Nicolas Sarkozy gibt an: Eingebildeter Mauerspecht

Nicolas Sarkozy teilt bei Facebook mit, er wäre am 9. November 1989 in Berlin gewesen und hätte selbst Hand an die Mauer gelegt. Genauer hingeschaut: Das war wohl Angeberei.

Nicolas Sarkozy, 20 Jahre später. : dpa

Wer die Berliner Mauer zum Einsturz brachte? Keine Frage. Es war Nicolas Sarkozy. Wer sonst? Und natürlich kann er es beweisen. Mit einem Foto. Darauf sieht man den jugendlichen Sarkozy mit einem nicht näher identifizierbaren Instrument im Schutz der Nacht an der Mauer kratzen. Auf Facebook erzählt der heutige französische Staatschef stolz, dass er am Morgen des 9. November 1989 geahnt hatte, dass etwas Wichtiges passieren würde, und er sich flugs nach Berlin begab.

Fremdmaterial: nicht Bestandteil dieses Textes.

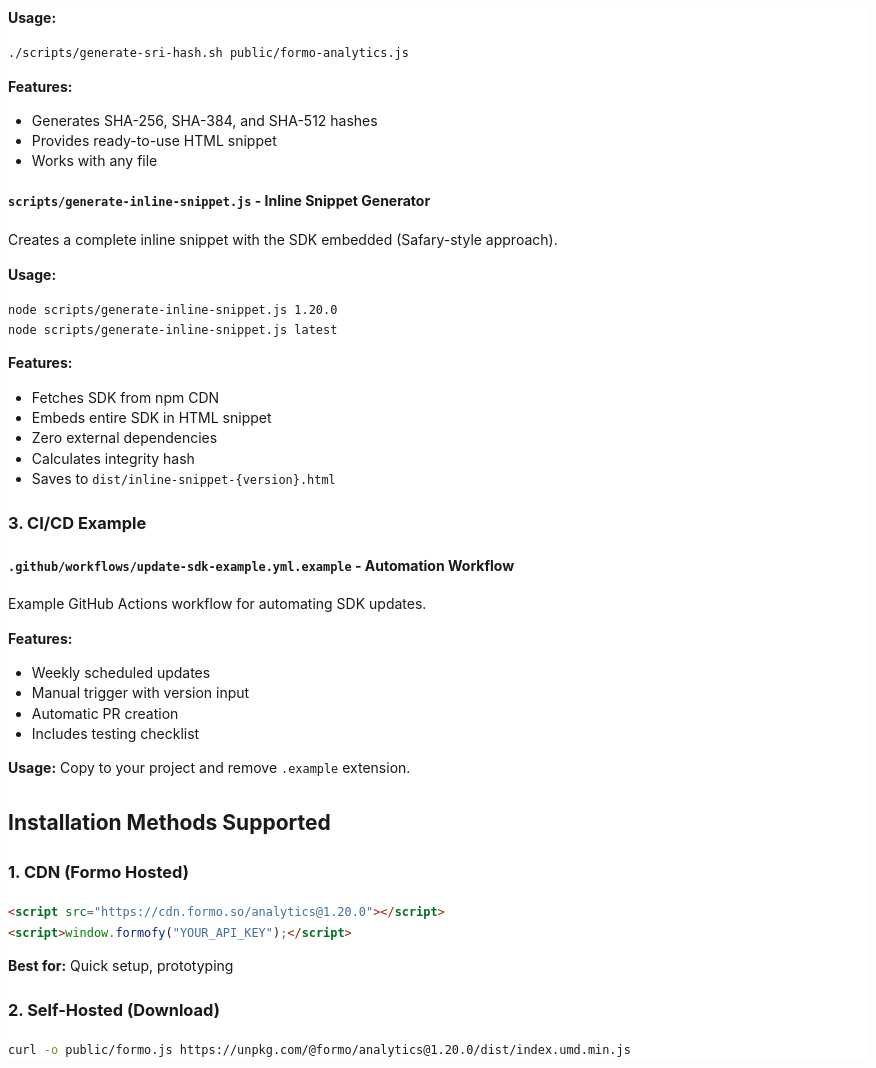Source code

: **Usage:**
```bash
./scripts/generate-sri-hash.sh public/formo-analytics.js
```

**Features:**
- Generates SHA-256, SHA-384, and SHA-512 hashes
- Provides ready-to-use HTML snippet
- Works with any file

#### `scripts/generate-inline-snippet.js` - Inline Snippet Generator
Creates a complete inline snippet with the SDK embedded (Safary-style approach).

**Usage:**
```bash
node scripts/generate-inline-snippet.js 1.20.0
node scripts/generate-inline-snippet.js latest
```

**Features:**
- Fetches SDK from npm CDN
- Embeds entire SDK in HTML snippet
- Zero external dependencies
- Calculates integrity hash
- Saves to `dist/inline-snippet-{version}.html`

### 3. CI/CD Example

#### `.github/workflows/update-sdk-example.yml.example` - Automation Workflow
Example GitHub Actions workflow for automating SDK updates.

**Features:**
- Weekly scheduled updates
- Manual trigger with version input
- Automatic PR creation
- Includes testing checklist

**Usage:**
Copy to your project and remove `.example` extension.

## Installation Methods Supported

### 1. CDN (Formo Hosted)
```html
<script src="https://cdn.formo.so/analytics@1.20.0"></script>
<script>window.formofy("YOUR_API_KEY");</script>
```

**Best for:** Quick setup, prototyping

### 2. Self-Hosted (Download)
```bash
curl -o public/formo.js https://unpkg.com/@formo/analytics@1.20.0/dist/index.umd.min.js
```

Am 9. November war Sarkozy tatsächlich in Berlin. Vorgestern, im Jahr 2009. Alle konnten ihn am Fernsehen in radebrechendem Deutsch ausrufen hören: "Wir sind Brüder, wir sind Berliner." Doch wer bei der Beseitigung der Mauer mitgewirkt hat, darf sich schließlich mit gutem Recht zur Familie zählen.

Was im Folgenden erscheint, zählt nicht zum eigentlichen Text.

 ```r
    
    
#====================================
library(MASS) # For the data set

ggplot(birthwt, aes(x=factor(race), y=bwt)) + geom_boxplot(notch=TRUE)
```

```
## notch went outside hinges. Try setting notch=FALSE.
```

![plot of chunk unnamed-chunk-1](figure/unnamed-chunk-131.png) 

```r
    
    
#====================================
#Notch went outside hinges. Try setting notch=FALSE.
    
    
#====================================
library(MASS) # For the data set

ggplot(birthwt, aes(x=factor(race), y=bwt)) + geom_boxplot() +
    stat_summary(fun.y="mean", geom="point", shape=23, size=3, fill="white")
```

Nicht jeder will Sarkozy freilich Glauben schenken. Zumal am 9. November 1989 erst spät in der Nacht die ersten DDRler durch die Mauer kamen. Sarkozy erzählt, er sei an jenem historischen Abend mit dem damaligen Generalssekretär der Gaullisten, Alain Juppé, mit der Bahn an den Ort des Geschehens gefahren. Juppé aber war nachweislich am 9. November 1989 an der Gedenkfeier zum Todestag von General de Gaulle in Colombey-les-Deux-Églises. Und er schreibt in seiner Autobiografie, er sei erst am 16. November nach Berlin gereist und habe den jungen Sarkozy mitgenommen.

In ihrem Eifer, dem Präsidenten mit ihren Erinnerungen das gewünschte Alibi in der Historie zu gewähren, verwickeln sich diverse Freunde in neue Widersprüche, die Sarkozy als Geschichtsschreiber in eigener Sache nur noch verdächtiger machen. Der jetzige Premierminister, François Fillon, bezeugt dienstbar Sarkozys Präsenz in Berlin am 9. November 1989, wo er sich selbst schon ab dem 7. aufgehalten, dann am 9. in der Nacht Juppé und Sarkozy ganz zufällig getroffen habe.

Nur sprach laut Protokoll derselbe Fillon am 8. in Paris vor der Nationalversammlung. Lediglich der Fotograf, der Sarkozy im November 1989 vor der Mauer abgelichtet haben will, sagt kategorisch, er habe das Bild am 10. um 22 Uhr geknipst. Aber dann wäre Sarkozy ja doch einen Tag zu spät gekommen.